#### Prompt:
Your task is to copy the stretch of lines in the records below that begins with the line containing "Beliebte Begriffe" and ends with the line containing "la educación ciudadana.", exactly as written, with nothing added.

#### Saved data entries:
□ □ □
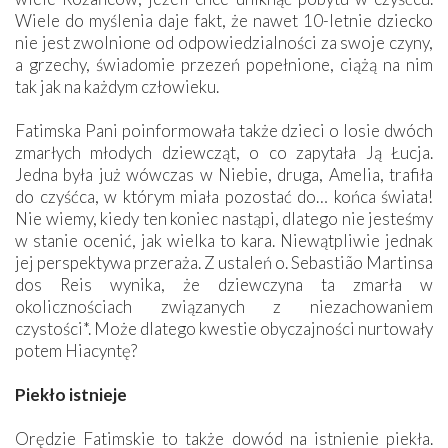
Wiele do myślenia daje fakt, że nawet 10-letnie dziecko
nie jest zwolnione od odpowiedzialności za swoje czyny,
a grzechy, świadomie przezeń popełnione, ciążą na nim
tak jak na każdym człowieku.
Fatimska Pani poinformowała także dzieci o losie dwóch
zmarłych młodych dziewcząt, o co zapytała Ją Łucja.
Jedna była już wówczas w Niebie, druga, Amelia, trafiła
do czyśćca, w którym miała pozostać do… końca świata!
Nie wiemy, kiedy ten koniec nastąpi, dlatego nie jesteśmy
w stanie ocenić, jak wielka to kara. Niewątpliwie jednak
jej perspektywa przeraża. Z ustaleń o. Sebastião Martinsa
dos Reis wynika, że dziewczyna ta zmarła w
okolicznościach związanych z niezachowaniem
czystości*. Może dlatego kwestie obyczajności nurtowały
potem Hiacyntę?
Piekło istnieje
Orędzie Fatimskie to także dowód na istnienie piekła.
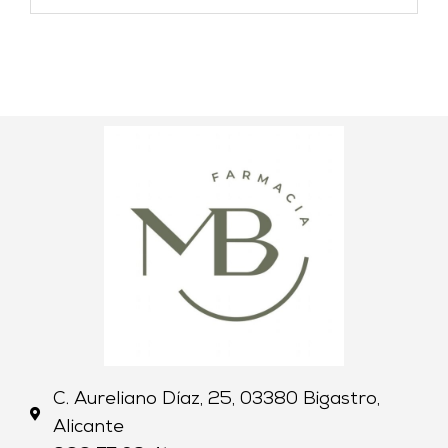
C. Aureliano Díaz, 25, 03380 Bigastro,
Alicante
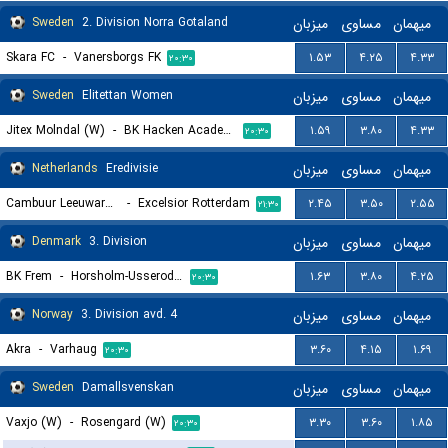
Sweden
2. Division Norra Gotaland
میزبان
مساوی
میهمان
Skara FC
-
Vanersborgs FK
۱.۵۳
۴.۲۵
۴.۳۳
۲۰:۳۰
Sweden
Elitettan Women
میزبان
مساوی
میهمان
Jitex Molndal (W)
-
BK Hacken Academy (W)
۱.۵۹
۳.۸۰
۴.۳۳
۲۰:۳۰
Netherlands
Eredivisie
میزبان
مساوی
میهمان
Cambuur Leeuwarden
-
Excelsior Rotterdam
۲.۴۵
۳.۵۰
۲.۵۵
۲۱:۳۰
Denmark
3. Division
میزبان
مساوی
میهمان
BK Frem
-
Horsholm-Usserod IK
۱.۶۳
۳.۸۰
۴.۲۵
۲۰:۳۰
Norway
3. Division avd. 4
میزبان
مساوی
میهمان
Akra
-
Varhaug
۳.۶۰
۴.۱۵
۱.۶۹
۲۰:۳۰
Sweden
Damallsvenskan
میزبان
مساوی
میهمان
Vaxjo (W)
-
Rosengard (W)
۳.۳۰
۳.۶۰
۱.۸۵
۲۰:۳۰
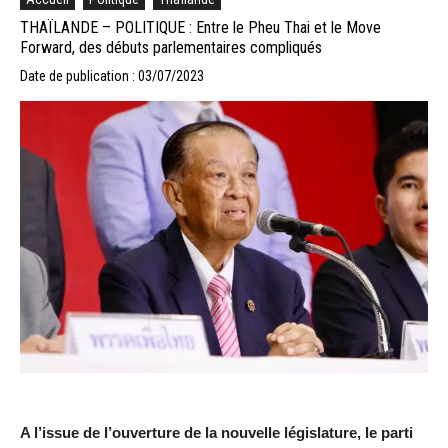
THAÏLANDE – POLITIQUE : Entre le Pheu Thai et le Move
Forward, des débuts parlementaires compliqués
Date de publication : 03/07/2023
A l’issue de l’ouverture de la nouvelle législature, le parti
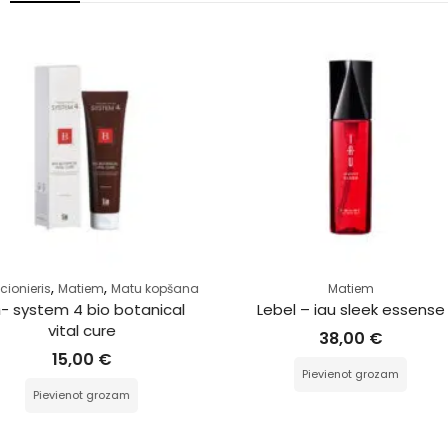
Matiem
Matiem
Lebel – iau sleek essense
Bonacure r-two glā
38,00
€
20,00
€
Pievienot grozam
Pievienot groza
□ □ □
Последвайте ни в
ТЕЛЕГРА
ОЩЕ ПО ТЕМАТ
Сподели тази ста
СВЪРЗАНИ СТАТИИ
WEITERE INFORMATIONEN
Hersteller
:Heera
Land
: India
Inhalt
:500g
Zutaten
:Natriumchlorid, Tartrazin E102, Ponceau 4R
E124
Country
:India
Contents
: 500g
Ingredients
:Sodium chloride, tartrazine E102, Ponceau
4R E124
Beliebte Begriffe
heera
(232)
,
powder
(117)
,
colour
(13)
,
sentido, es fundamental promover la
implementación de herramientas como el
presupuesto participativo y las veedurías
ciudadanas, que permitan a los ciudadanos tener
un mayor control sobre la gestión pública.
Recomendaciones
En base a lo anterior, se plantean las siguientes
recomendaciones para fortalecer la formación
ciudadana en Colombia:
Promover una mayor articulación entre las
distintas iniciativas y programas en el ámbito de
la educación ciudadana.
□ □ □
#### Solution for this task:
Beliebte Begriffe
heera
(232)
,
powder
(117)
,
colour
(13)
,
sentido, es fundamental promover la
implementación de herramientas como el
presupuesto participativo y las veedurías
ciudadanas, que permitan a los ciudadanos tener
un mayor control sobre la gestión pública.
Recomendaciones
En base a lo anterior, se plantean las siguientes
recomendaciones para fortalecer la formación
ciudadana en Colombia:
Promover una mayor articulación entre las
distintas iniciativas y programas en el ámbito de
la educación ciudadana.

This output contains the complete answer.